This reminds me of that Mythbusters episode in which they test what is the fastest strategy in a traffic jam or congestion - switching lanes or keeping your lane. IIRC the result was that it's the same, but zigzagging makes you feel it's faster

So invest in s&p 500 and do nothing, right? That's a good strategy for someone young, because it makes sense to be risk tolerant then. As you age you want more and more of your portfolio in bonds/cash, because you want the reduced fluctuation in purchasing power (i.e. comfort) that that brings you. These are the bare fundamentals of portfolio management.

How can I use the 'dead man strategy' if I've just started investing and don't own any stocks?

Because if I already need to have some stocks, than this being the #1 strategy feels like those advice that you get on the internet where if you want to be rich just get born into a wealthy family.

Statistically probably true, but not really doable. :/

I feel like you can only do the 'dead man strategy' when your already dead, since before that it's probably better to keep adding money into the portfolio.
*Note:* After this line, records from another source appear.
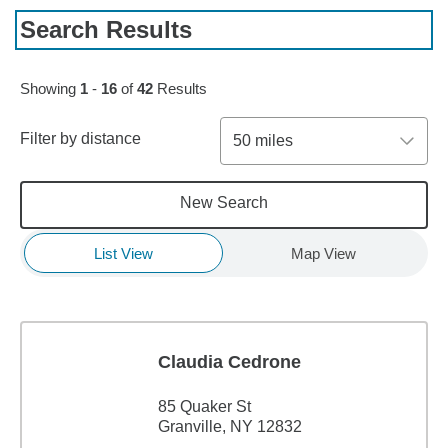
Search Results
Skip to pagination controls
Showing
1
-
16
of
42
Results
Filter by distance
50 miles
New Search
List View
Map View
Claudia Cedrone
85 Quaker St
Granville, NY 12832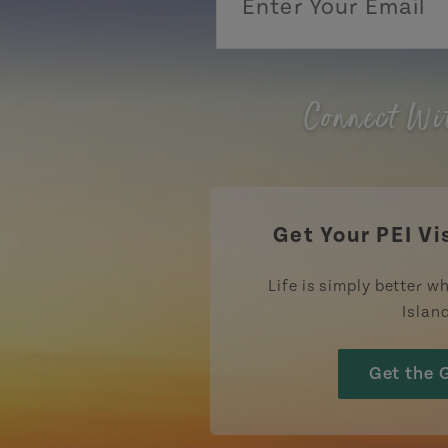
Connect Wi
Get Your PEI Vi
Life is simply better wh
Islan
Get the 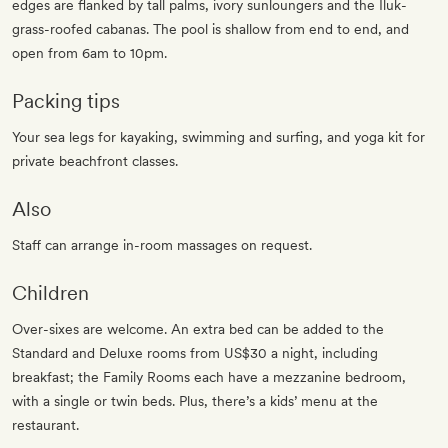
edges are flanked by tall palms, ivory sunloungers and the Iluk-
grass-roofed cabanas. The pool is shallow from end to end, and
open from 6am to 10pm.
Packing tips
Your sea legs for kayaking, swimming and surfing, and yoga kit for
private beachfront classes.
Also
Staff can arrange in-room massages on request.
Children
Over-sixes are welcome. An extra bed can be added to the
Standard and Deluxe rooms from US$30 a night, including
breakfast; the Family Rooms each have a mezzanine bedroom,
with a single or twin beds. Plus, there’s a kids’ menu at the
restaurant.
This is the same for cryptocurrency. The people who lost accessa and subsequently regained it usually made more than those with ready access who sold earlier or played the market.

> turns out that doing nothing with your stock investments is (statistically) the best strategy

The only thing a small investor can control are fees. Minimising transactions minimises fees.

I can think of at least one situation, like expiring options, that you wouldn't want to have happening during your "court frozen" period...

  • I assume that in-the-money options are automatically exercised at expiration in the dead-man situation?

    • Yes, they will automatically exercise if your dead, the same way they auto execute when you are alive. I have sold many options over the years, with many of them exercising. If they expire ITM, you don't have a choice (whether dead or alive) past expiration.